Overexpression of HNF4α reduces proliferation/migration capacity of hepatic progenitors, while suppression of HNF4α results in maltransformation signatures. Our results are in agreement with the data that HNF4α suppresses hepatocyte proliferation [13], and are also consistent with the data reporting that inhibition and/or deletion of HNF4α results in promoting hepatocyte proliferation and hepatocellular carcinogenesis, confirming the anti-proliferation and anti-tumorigenesis effects of HNF4α [14, 18, 19]. Thus, manipulation expandable hepatic progenitors through HNF4α overexpression may relieve the concern of maltransformation and provide a sufficient supply of cells for transplantation.

It has been demonstrated that transplantation of hepatic progenitors, which lack sufficient maturity, could reconstitute liver tissue [20,21,22]. Our study steps further to overexpress HNF4α in hepatic progenitors to restrict proliferation/migration and relieve maltransformation concerns. Although both unmanipulated and HNF4α-overexpressing hepatic progenitors could repopulate the liver parenchyma with ALB-positive hepatocytes, transplantation of HNF4α-overexpressing cells is superior to that of unmanipulated cells in that hepatocytes derived from HNF4α-overexpressing progenitors are less migratory and settle around the portal vein, while the hepatocytes derived from unmanipulated cells migrate into the liver lobule. The reconstitution model of HNF4α-overexpressing cells is similar to the hepatocyte islands or foci derived from mouse or human hepatic stem/progenitor cells, which have been organoid cultivated to induce hepatocyte differentiation, after splenic transplantation into FAH–/– mice or Balb/c nude mice treated with CCl4-retrotsine [5, 6]. Considering the migration marker MMP2 is not differentially expressed in the engrafting cells derived from hepatic progenitor cells and HNF4α-overexpressing progenitor cells, there might be some other factors that restrict the migration of HNF4α-overexpressing cells.

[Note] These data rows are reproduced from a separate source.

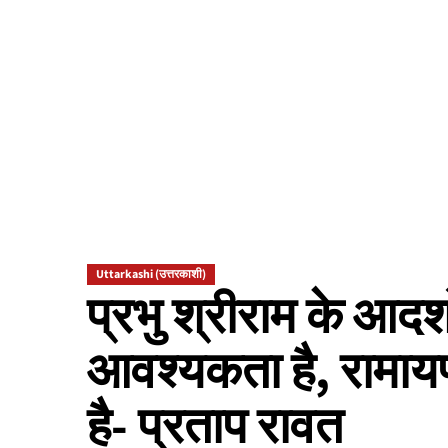
Uttarkashi (उत्तरकाशी)
प्रभु श्रीराम के आदर्
आवश्यकता है, रामायण
है- प्रताप रावत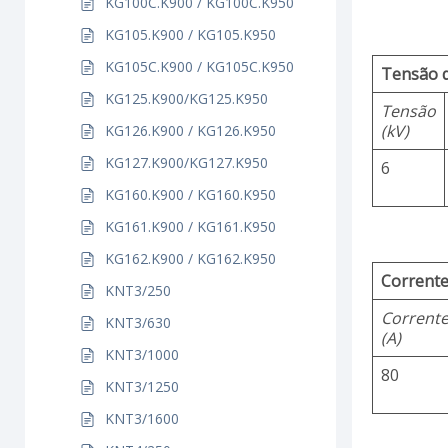
KG100C.K900 / KG100C.K950
KG105.K900 / KG105.K950
KG105C.K900 / KG105C.K950
Tensão 
KG125.K900/KG125.K950
Tensão
(kV)
KG126.K900 / KG126.K950
KG127.K900/KG127.K950
6
KG160.K900 / KG160.K950
KG161.K900 / KG161.K950
KG162.K900 / KG162.K950
Corrente
KNT3/250
Corrent
KNT3/630
(A)
KNT3/1000
80
KNT3/1250
KNT3/1600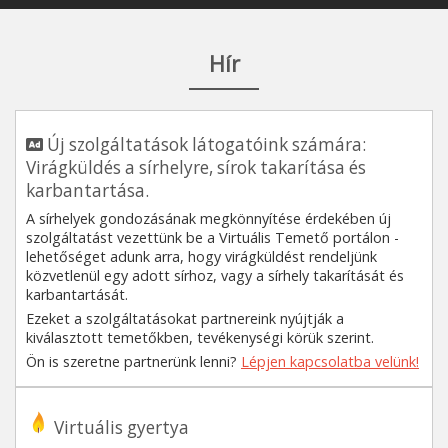
Hír
Új szolgáltatások látogatóink számára:
Virágküldés a sírhelyre, sírok takarítása és
karbantartása.
A sírhelyek gondozásának megkönnyítése érdekében új
szolgáltatást vezettünk be a Virtuális Temető portálon -
lehetőséget adunk arra, hogy virágküldést rendeljünk
közvetlenül egy adott sírhoz, vagy a sírhely takarítását és
karbantartását.
Ezeket a szolgáltatásokat partnereink nyújtják a
kiválasztott temetőkben, tevékenységi körük szerint.
Ön is szeretne partnerünk lenni?
Lépjen kapcsolatba velünk!
Virtuális gyertya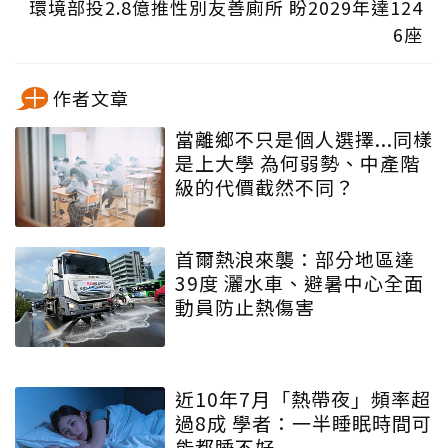
環境部投2.8億推性別友善廁所 盼2029年達124
6座
作者文章
當離鄉不只是個人選擇...同樣
是上大學 為何弱勢、中產階
級的代價截然不同？
首爾熱浪來襲：部分地區達
39度 灑水車、避暑中心全面
動員防止熱傷害
近10年7月「熱帶夜」頻率超
過8成 學者：一半睡眠時間可
能都睡不好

It has been reported that the larger the cells are, the closer these cells will be to the portal areas after transplantation [23]. The enlarged cell size post HNF4α overexpression may therefore contribute to the different reconstitute models between hepatic progenitors and HNF4α-overexpressing progenitors. Our data reveal that the transformation marker c-Myc is more extensively expressed in the engrafting cells derived from hepatic progenitors around the portal vein than those cells derived from HNF4α-overexpressing cells, although most of the cells derived from HNF4α-overexpressing cells are around the portal vein. Considering c-Myc as an essential transformation marker of aggressive carcinoma cells, the less migratory hepatocytes derived from HNF4α-overexpressing progenitors in vivo reduce the maltransformation possibility of the transplanted cells and provide expandable cells for transplantation.

Of note is that the engraft efficiency of HNF4α-overexpressing hepatic progenitors is not as good as that of unmanipulated hepatic progenitors. Similar results from Zagoura et al. [24] revealed that hepatocyte-like cells fail to engraft into CCl4-injured NOD/SCID mice, while hepatic progenitor-like cells incorporate into these mice with therapeutic effects. Yovchev et al. [25] also found that DPPIV+ mature hepatocytes reconstitute DPPIV liver mass to a lesser extent than stem/progenitor cells derived from DPPIV+ rat fetal liver. Therefore, it is no surprise to find the lower engraft efficiency for HNF4α-overexpressing hepatic progenitors than unmanipulated progenitors because HNF4α directs them to differentiation toward hepatocytes, although they are not as mature as hepatocytes. Procedures for improving engraft efficiency of HNF4α-overexpressing hepatic progenitors still need further exploration, including the application of vasodilators to help these manipulated cells penetrate through the endothelial barriers.

Conclusions

HNF4α is an essential transcription factor for restricting the proliferation/migration/maltransformation of hepatic progenitors and controlling their liver repopulation behaviors. HNF4α-overexpressing hepatic progenitors may serve as an alternative cell source for transplantation to treat liver diseases.